SCHED_OTHER > SCHED_FIFO?

Sebastian Kuzminsky <seb@xxxxxxxxxxx> · Wed, 12 Oct 2022 15:14:51 -0600

Hi folks, I'm seeing a behavior I don't understand, that I'm hoping you 
can help me with.

The setup is:
    Raspberry Pi 4 (4x ARMv8 Cortex-A72)
    Debian Bookworm arm64 (https://raspi.debian.net/tested-images/)
    Linux 5.19.14 with 5.19-rt10 patches (config in git repo below)
    cmdline:
	irqaffinity=0-1
	rcu_nocbs=2-3
	rcu_nocb_poll
	nohz_full=2-3
	isolcpus=nohz,domain,managed_irq,2-3

On this system I run a realtime thread that does all the 
latency-reducing tricks I know of:
    kernel command line as specified above
    cpufreq scaling governor = performance
    mlockall()
    set cpu affinity to an isolcpu processor
    run in userspace continuously, never sleep or yield the cpu

The surprising behavior is that if I set the realtime thread to use 
scheduling policy SCHED_FIFO, and set its priority to the max, i get 
terrible behavior - lots of preemption, and lots of idle time on the 
CPU.  On the other hand, if I leave the realtime thread with scheduling 
policy SCHED_OTHER, and the default priority of 0, then the system 
performs great - hardly any preemption.

The test program is here:
    https://github.com/SebKuzminsky/preempt-rt-latency-test

That program does the process-wide realtime setup, then runs a realtime 
thread with SCHED_OTHER (which performs well), joins that thread and 
instead runs a second thread with SCHED_FIFO (which performs poorly). 
It doesn't matter which order I run the threads in, SCHED_FIFO first 
still performs poorly.  Both threads run the same function:
    busywait 1 ms (using the hardware cycle counter for timing)
    check the cycle count
    repeat 10k times
    return

So it doesn't do anything useful, it just looks for latency.
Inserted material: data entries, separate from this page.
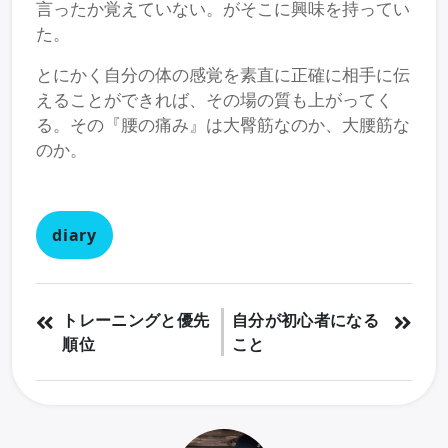
言ったか覚えていない。がそこに興味を持ってい
た。
とにかく自分の体の感覚を素直に正確に相手に伝
えることができれば、その場の質も上がってく
る。その『腰の痛み』は大臀筋なのか、大腰筋な
のか。
diary
トレーニングと優先
自分が初心者になる
順位
こと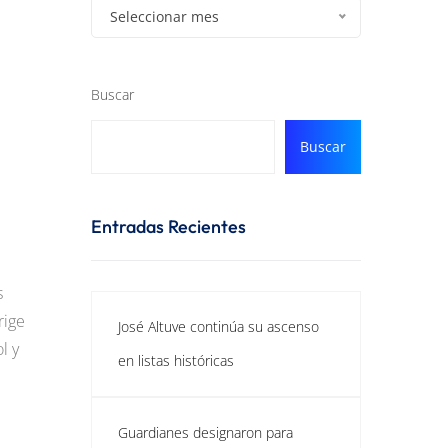
Seleccionar mes
Buscar
Buscar
Entradas Recientes
s
rige
José Altuve continúa su ascenso
l y
en listas históricas
Guardianes designaron para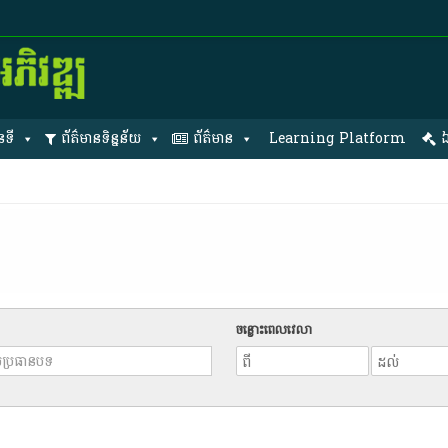
នទី
ព័ត៌មានទិន្នន័យ
ព័ត៌មាន
Learning Platform
ឯ
ចន្លោះពេលវេលា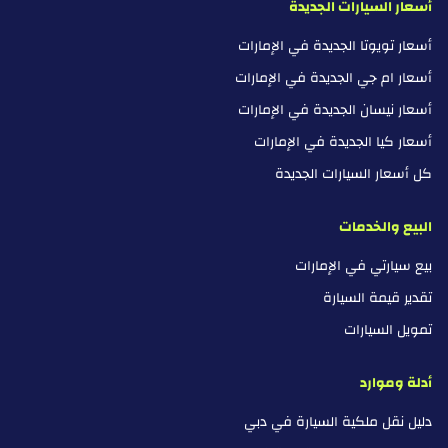
أسعار السيارات الجديدة
أسعار تويوتا الجديدة في الإمارات
أسعار ام جي الجديدة في الإمارات
أسعار نيسان الجديدة في الإمارات
أسعار كيا الجديدة في الإمارات
كل أسعار السيارات الجديدة
البيع والخدمات
بيع سيارتي في الإمارات
تقدير قيمة السيارة
تمويل السيارات
أدلة وموارد
دليل نقل ملكية السيارة في دبي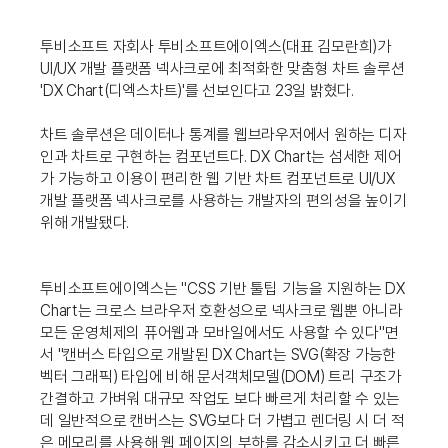
투비소프트 자회사 투비소프트에이엑스(대표 김모란희)가
UI/UX 개발 플랫폼 넥사크로에 최적화한 맞춤형 차트 솔루션
'DX Chart(디엑스차트)'를 선보인다고 23일 밝혔다.
차트 솔루션은 데이터나 통계를 웹브라우저에서 원하는 디자
인과 차트로 구현하는 컴포넌트다. DX Chart는 섬세한 제어
가 가능하고 이용이 편리한 웹 기반 차트 컴포넌트로 UI/UX
개발 플랫폼 넥사크로를 사용하는 개발자의 편의성을 높이기
위해 개발됐다.
투비소프트에이엑스는 "CSS 기반 툴팁 기능을 지원하는 DX
Chart는 크로스 브라우저 호환성으로 넥사크로 웹뿐 아니라
모든 운영체제의 퓨어웹과 모바일에서도 사용할 수 있다"면
서 "캔버스 타입으로 개발된 DX Chart는 SVG(확장 가능한
벡터 그래픽) 타입에 비해 문서객체모델(DOM) 트리 구조가
간결하고 가벼워 대규모 작업도 보다 빠르게 처리할 수 있는
데 일반적으로 캔버스는 SVG보다 더 가볍고 렌더링 시 더 적
은 메모리를 사용해 웹 페이지의 부하를 감소시키고 더 빠른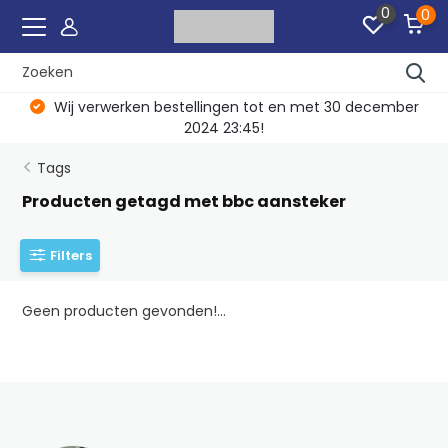
0
0
Wij verwerken bestellingen tot en met 30 december
2024 23:45!
Tags
Producten getagd met bbc aansteker
Filters
Geen producten gevonden!...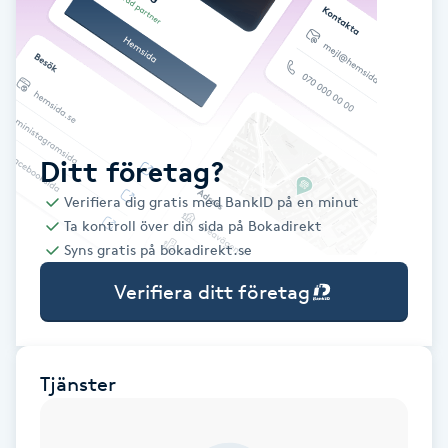
Babylights
Balayage
Bambumassage
Ditt företag?
Verifiera dig gratis med BankID på en minut
Barber
Ta kontroll över din sida på Bokadirekt
Syns gratis på bokadirekt.se
Barnklippning
Verifiera ditt företag
BIAB
Blowout
Tjänster
Bottenfärg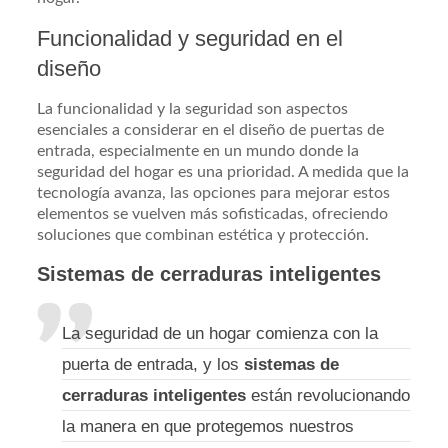
Funcionalidad y seguridad en el
diseño
La funcionalidad y la seguridad son aspectos
esenciales a considerar en el diseño de puertas de
entrada, especialmente en un mundo donde la
seguridad del hogar es una prioridad. A medida que la
tecnología avanza, las opciones para mejorar estos
elementos se vuelven más sofisticadas, ofreciendo
soluciones que combinan estética y protección.
Sistemas de cerraduras inteligentes
La seguridad de un hogar comienza con la
puerta de entrada, y los
sistemas de
cerraduras inteligentes
están revolucionando
la manera en que protegemos nuestros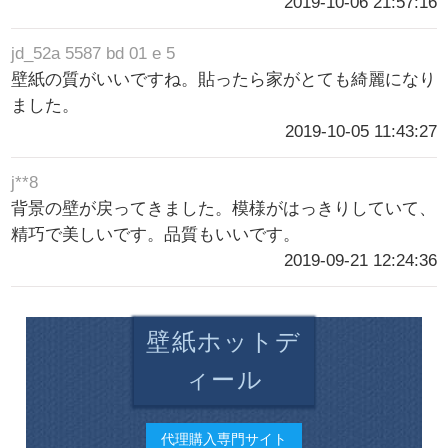
2019-10-06 21:57:16
jd_52a 5587 bd 01 e 5
壁紙の質がいいですね。貼ったら家がとても綺麗になり
ました。
2019-10-05 11:43:27
j**8
背景の壁が戻ってきました。模様がはっきりしていて、
精巧で美しいです。品質もいいです。
2019-09-21 12:24:36
壁紙ホットデ
ィール
代理購入専門サイト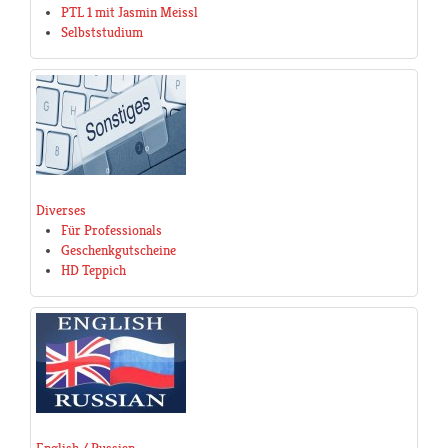
PTL 1 mit Jasmin Meissl
Selbststudium
Diverses
Für Professionals
Geschenkgutscheine
HD Teppich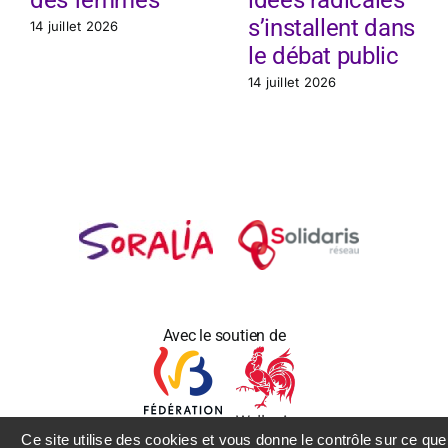
des femmes
idées radicales
s’installent dans
14 juillet 2026
le débat public
14 juillet 2026
Avec le soutien de
Ce site utilise des cookies et vous donne le contrôle sur ce que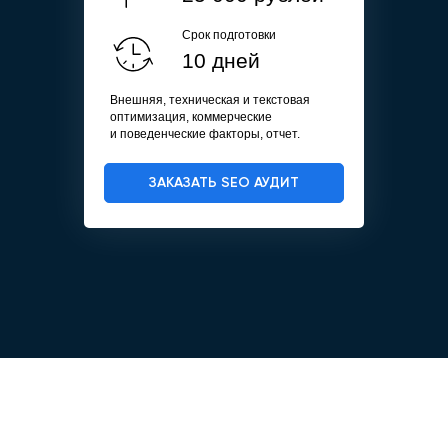
Срок подготовки
10 дней
Внешняя, техническая и текстовая
оптимизация, коммерческие
и поведенческие факторы, отчет.
ЗАКАЗАТЬ SEO АУДИТ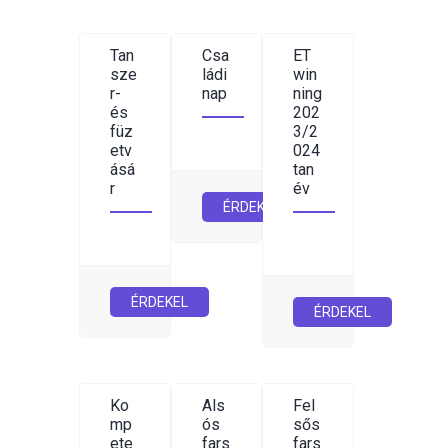
Tan
Csa
ET
sze
ládi
win
r-
nap
ning
és
202
füz
3/2
etv
024
ásá
tan
r
év
ÉRDEKEL
ÉRDEKEL
ÉRDEKEL
Ko
Als
Fel
mp
ós
sős
ete
fars
fars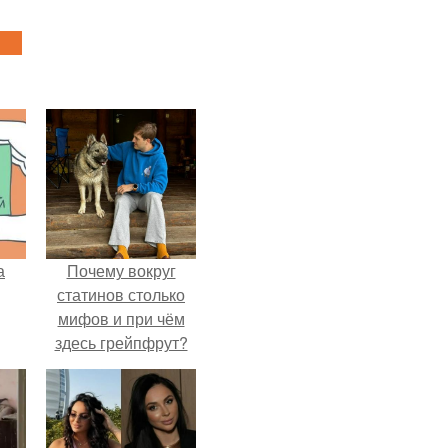
а
Почему вокруг
статинов столько
мифов и при чём
здесь грейпфрут?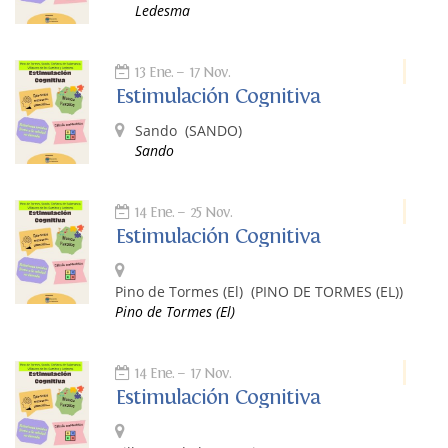
Ledesma
13 Ene.
17 Nov.
Estimulación Cognitiva
Sando
(SANDO)
Sando
14 Ene.
25 Nov.
Estimulación Cognitiva
Pino de Tormes (El)
(PINO DE TORMES (EL))
Pino de Tormes (El)
14 Ene.
17 Nov.
Estimulación Cognitiva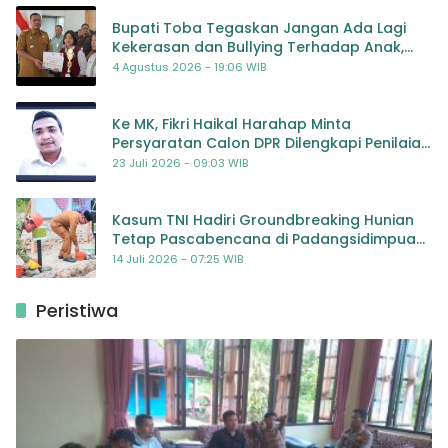
Bupati Toba Tegaskan Jangan Ada Lagi
Kekerasan dan Bullying Terhadap Anak,
Dorong Kolaborasi Seluruh Pihak
4 Agustus 2026 - 19:06 WIB
Ke MK, Fikri Haikal Harahap Minta
Persyaratan Calon DPR Dilengkapi Penilaian
Kompetensi
23 Juli 2026 - 09:03 WIB
Kasum TNI Hadiri Groundbreaking Hunian
Tetap Pascabencana di Padangsidimpuan,
Harapan Baru bagi Penyintas
14 Juli 2026 - 07:25 WIB
Peristiwa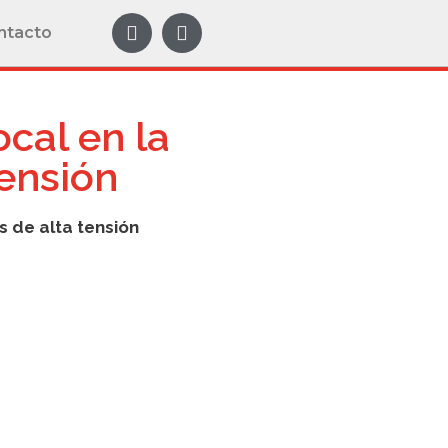
ntacto
ocal en la
tensión
s de alta tensión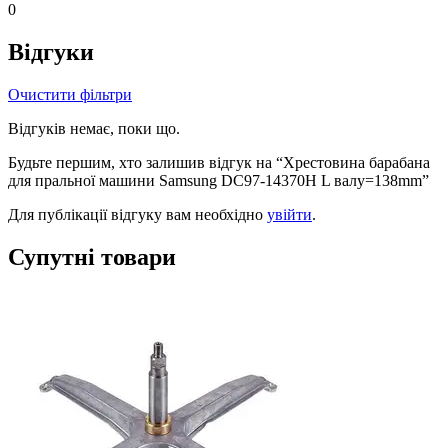
0
Відгуки
Очистити фільтри
Відгуків немає, поки що.
Будьте першим, хто залишив відгук на “Хрестовина барабана
для пральної машини Samsung DC97-14370H L валу=138mm”
Для публікації відгуку вам необхідно
увійти
.
Супутні товари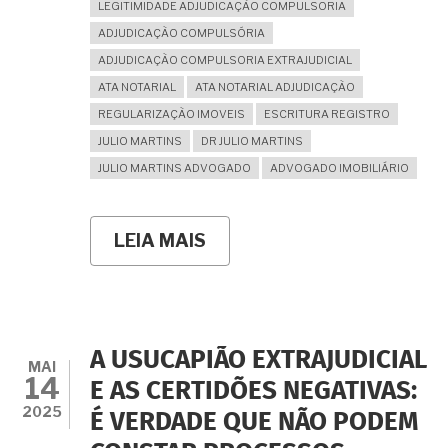
LEGITIMIDADE ADJUDICAÇÃO COMPULSORIA
ADJUDICAÇÃO COMPULSÓRIA
ADJUDICAÇÃO COMPULSORIA EXTRAJUDICIAL
ATA NOTARIAL
ATA NOTARIAL ADJUDICAÇÃO
REGULARIZAÇÃO IMOVEIS
ESCRITURA REGISTRO
JULIO MARTINS
DR JULIO MARTINS
JULIO MARTINS ADVOGADO
ADVOGADO IMOBILIÁRIO
LEIA MAIS
SOBRE
A
PROMITENTE
COMPRADORA
FALECEU
SEM
OBTER
A USUCAPIÃO EXTRAJUDICIAL
ESCRITURA.
MAI
14
O
E AS CERTIDÕES NEGATIVAS:
ESPÓLIO
2025
É VERDADE QUE NÃO PODEM
TEM
LEGITIMIDADE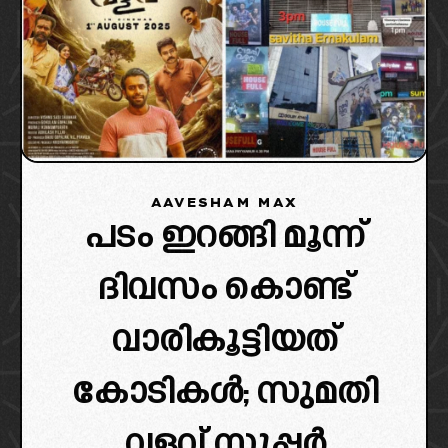
AAVESHAM MAX
പടം ഇറങ്ങി മൂന്ന്
ദിവസം കൊണ്ട്
വാരികൂട്ടിയത്
കോടികൾ; സുമതി
വളവ് സൂപ്പർ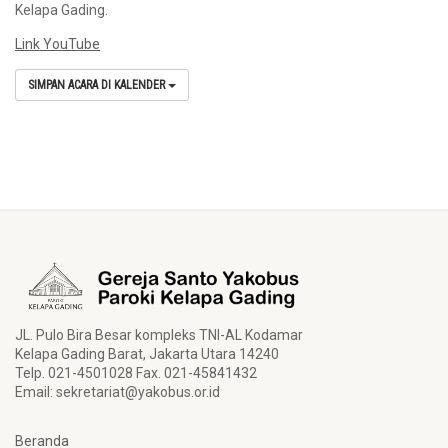
Kelapa Gading.
Link YouTube
SIMPAN ACARA DI KALENDER
JL. Pulo Bira Besar kompleks TNI-AL Kodamar
Kelapa Gading Barat, Jakarta Utara 14240
Telp. 021-4501028 Fax. 021-45841432
Email:
sekretariat@yakobus.or.id
Beranda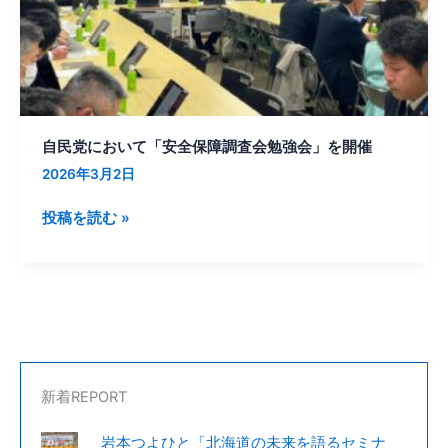
全
保
障
調
査
会
自民党において「安全保障調査会勉強会」を開催
勉
2026年3月2日
強
会」
投稿を読む »
を
開
催
新着REPORT
岩本つよひと「北海道の未来を語るセミナ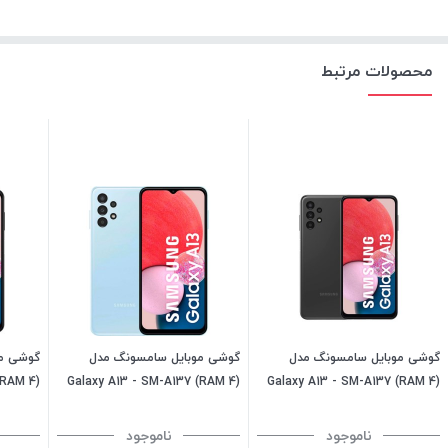
محصولات مرتبط
گوشی موبایل سامسونگ مدل
گوشی موبایل سامسونگ مدل
گوشی مو
(RAM 4)
Galaxy A13 - SM-A137 (RAM 4)
Galaxy A13 - SM-A137 (RAM 4)
ظرفیت 128GB - مشکی (ویتنام)
ظرفیت 128GB - آبی (ویتنام)
ظرفیت 64GB - مشکی (ویتنام)
ناموجود
ناموجود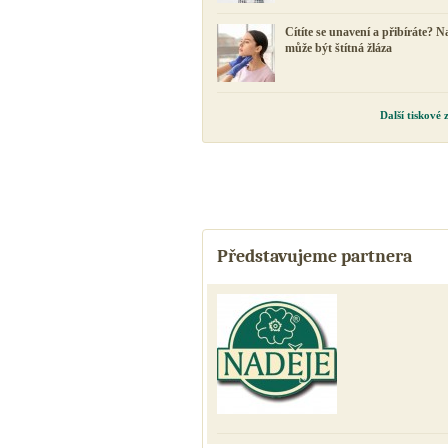
Cítíte se unavení a přibíráte? N
může být štítná žláza
Další tiskové
Představujeme partnera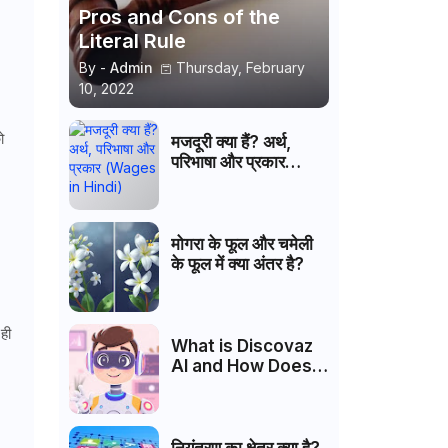
Pros and Cons of the
Literal Rule
By -
Admin
Thursday, February
10, 2022
ो
मजदूरी क्या हैं? अर्थ,
परिभाषा और प्रकार
(Wages in Hindi)
मोगरा के फूल और चमेली
के फूल में क्या अंतर है?
ही
What is Discovaz
AI and How Does It
Work?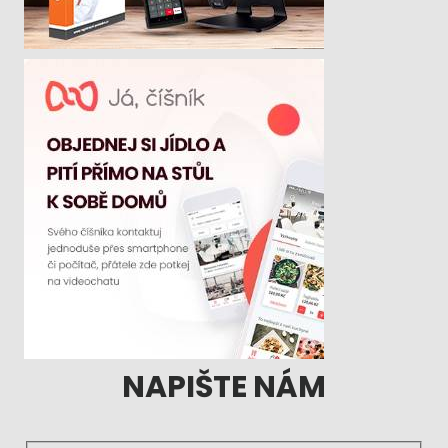
NAPIŠTE NÁM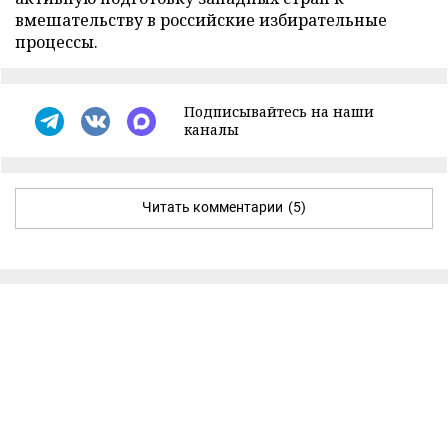
вмешательству в российские избирательные
процессы.
Подписывайтесь на наши
каналы
Читать комментарии
(5)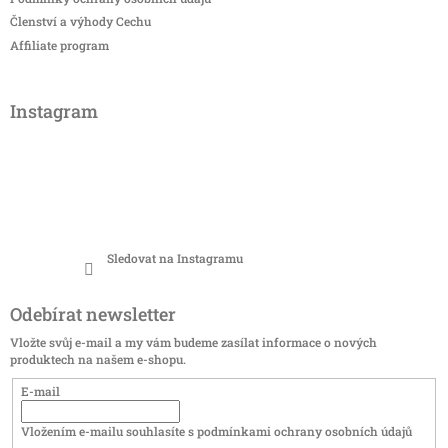
Členství a výhody Cechu
Affiliate program
Instagram
Sledovat na Instagramu
Odebírat newsletter
Vložte svůj e-mail a my vám budeme zasílat informace o nových
produktech na našem e-shopu.
E-mail
Vložením e-mailu souhlasíte s
podmínkami ochrany osobních údajů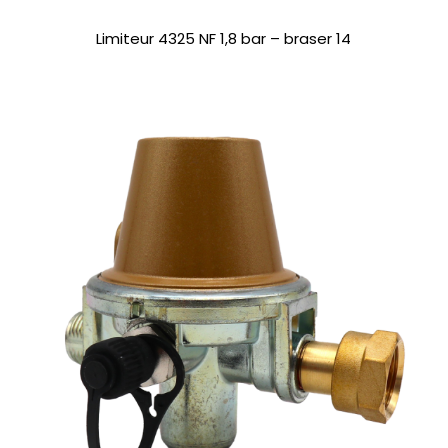
Limiteur 4325 NF 1,8 bar – braser 14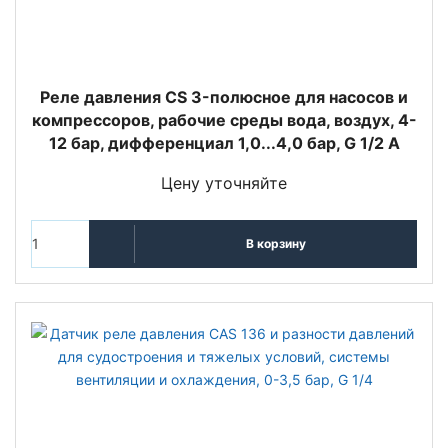
Реле давления CS 3-полюсное для насосов и
компрессоров, рабочие среды вода, воздух, 4-
12 бар, дифференциал 1,0...4,0 бар, G 1/2 A
Цену уточняйте
В корзину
The results look like this:

using PTHREAD_INHERIT_SCHED to keep SCHED_OTHER (with default priority)
scheduling policy: SCHED_OTHER
scheduling parameter priority: 0 (min=0, max=0)
cpu affinity: 3
after 10000 iterations:
    min=54001 cycles (1000.019 us, 1.000 ms)
    avg=54002.001 cycles (1000.037 us, 1.000 ms)
    max=54009 cycles (1000.167 us, 1.000 ms)
OK: worst latency < 2 ms

using PTHREAD_EXPLICT_SCHED to set SCHED_FIFO (with highest priority)
scheduling policy: SCHED_FIFO
scheduling parameter priority: 99 (min=1, max=99)
cpu affinity: 3
after 10000 iterations:
    min=54001 cycles (1000.019 us, 1.000 ms)
    avg=78900.171 cycles (1461.114 us, 1.461 ms)
    max=53188533 cycles (984972.833 us, 984.973 ms)
ERROR: worst latency > 2 ms

The results with SCHED_OTHER are great, but the results with SCHED_FIFO 
are terrible.  This is surprising to me!  I'd expect a thread using 
SCHED_FIFO with max priority to behave at least as well as a thread 
using SCHED_OTHER with the default priority.  Am I misunderstanding 
something here, or is this a bug?

I'm happy to run any experiments people suggest.

--
Sebastian Kuzminsky